Task instructions: When you reproduce these records, keep every word exactly and drop the images.

Images with changed objects:

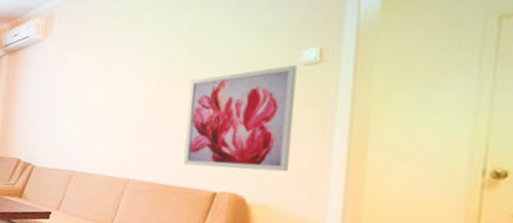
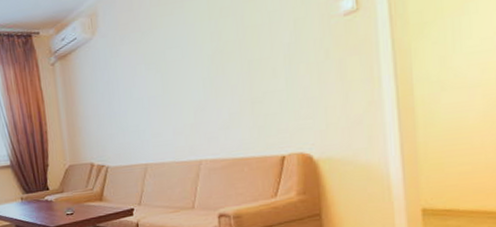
wall art: present [183,65,297,172] -> none [241,17,346,135]

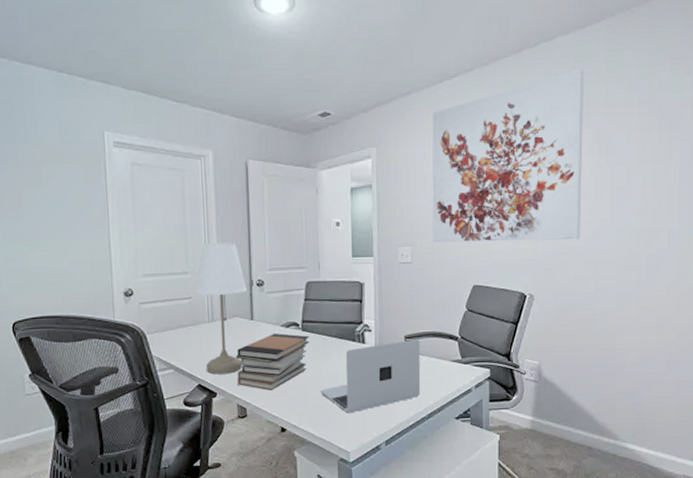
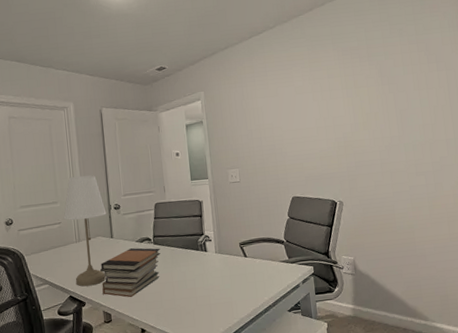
laptop: present [321,338,421,413] -> none [173,244,256,313]
wall art: present [432,69,585,243] -> none [246,20,376,164]

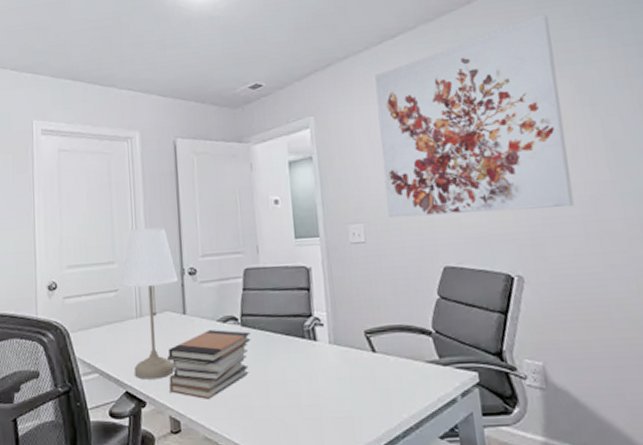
wall art: none [246,20,376,164] -> present [374,14,575,218]

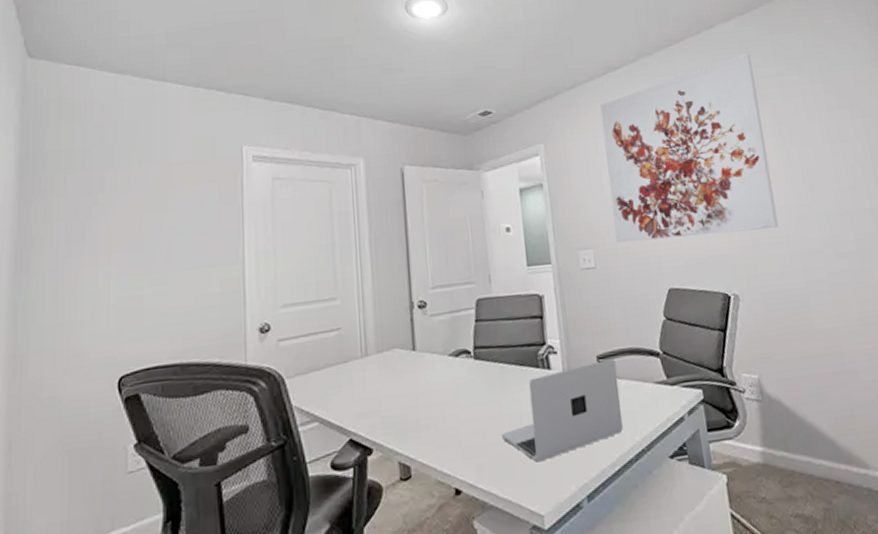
desk lamp: present [121,227,178,380] -> none [344,259,407,425]
book stack: present [167,330,251,399] -> none [396,364,485,440]
laptop: none [267,333,390,429] -> present [502,358,623,462]

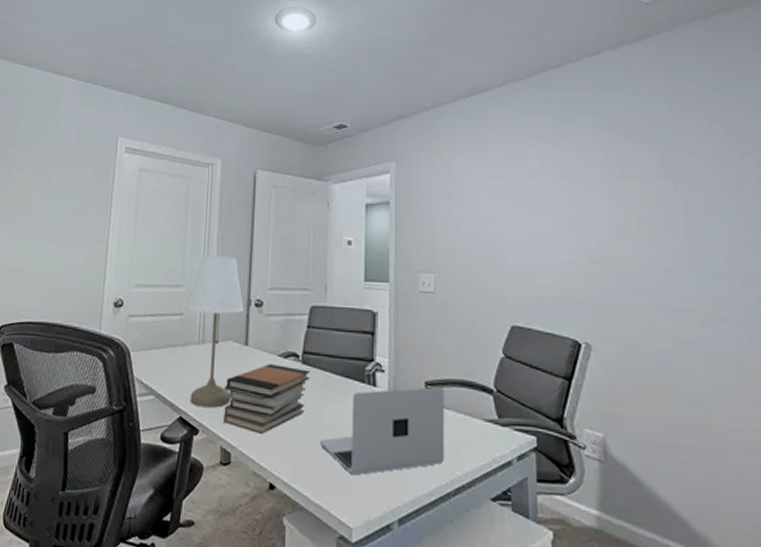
desk lamp: none [344,259,407,425] -> present [187,254,244,408]
book stack: none [396,364,485,440] -> present [223,364,310,434]
wall art: present [600,53,779,243] -> none [459,85,649,279]

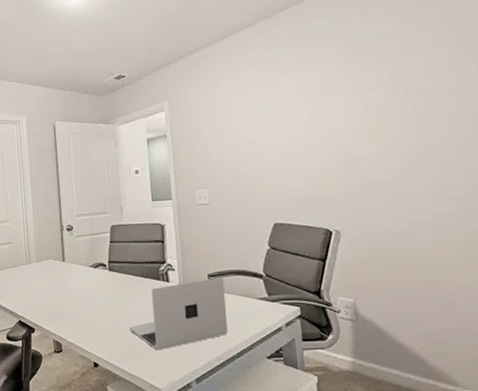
desk lamp: present [187,254,244,408] -> none [14,193,59,312]
book stack: present [223,364,310,434] -> none [51,273,117,327]

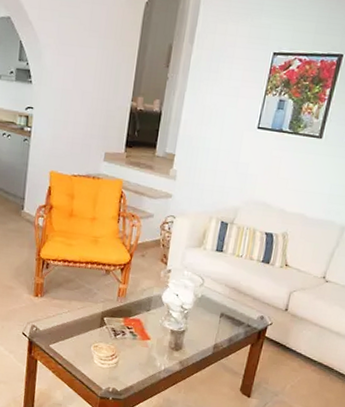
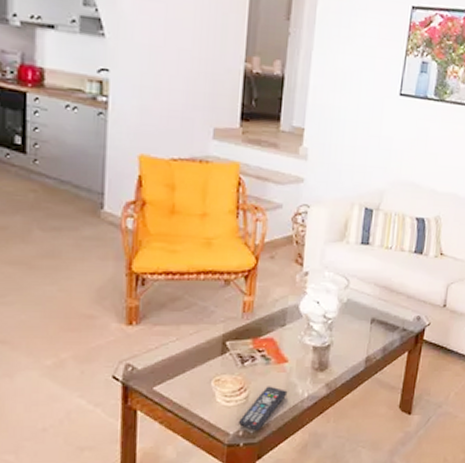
remote control: none [109,356,149,390] -> present [238,386,288,431]

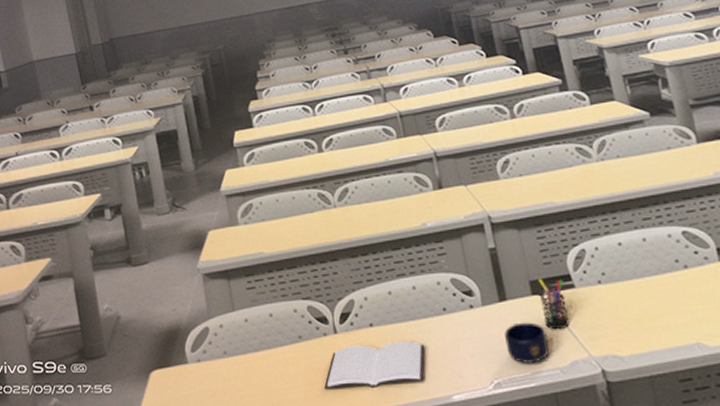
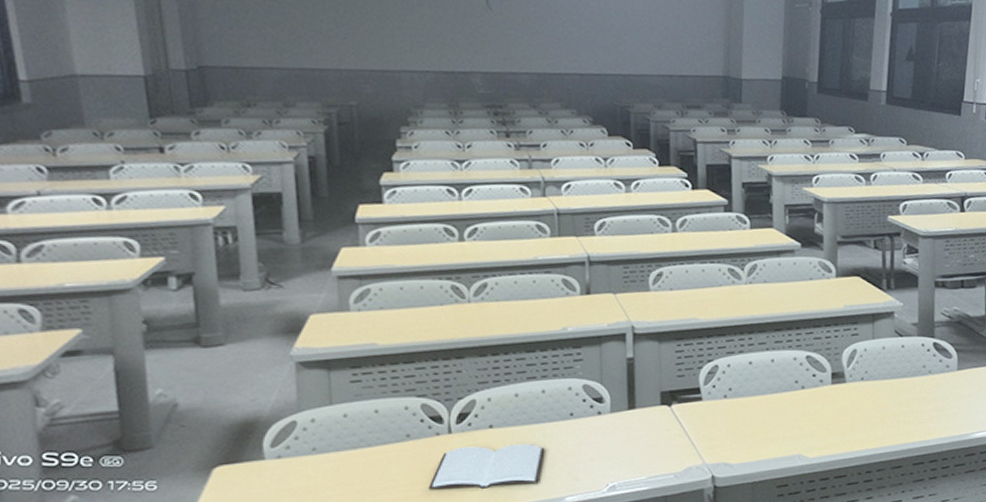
mug: present [504,322,549,363] -> none [627,430,669,468]
pen holder: present [538,278,570,330] -> none [668,390,692,439]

Response to this exercise:
wall art: present [183,65,297,172] -> none [241,17,346,135]

laptop: present [321,338,421,413] -> none [173,244,256,313]
wall art: present [432,69,585,243] -> none [246,20,376,164]

wall art: none [246,20,376,164] -> present [374,14,575,218]

desk lamp: present [121,227,178,380] -> none [344,259,407,425]
book stack: present [167,330,251,399] -> none [396,364,485,440]
laptop: none [267,333,390,429] -> present [502,358,623,462]

desk lamp: none [344,259,407,425] -> present [187,254,244,408]
book stack: none [396,364,485,440] -> present [223,364,310,434]
wall art: present [600,53,779,243] -> none [459,85,649,279]

desk lamp: present [187,254,244,408] -> none [14,193,59,312]
book stack: present [223,364,310,434] -> none [51,273,117,327]

remote control: none [109,356,149,390] -> present [238,386,288,431]

mug: present [504,322,549,363] -> none [627,430,669,468]
pen holder: present [538,278,570,330] -> none [668,390,692,439]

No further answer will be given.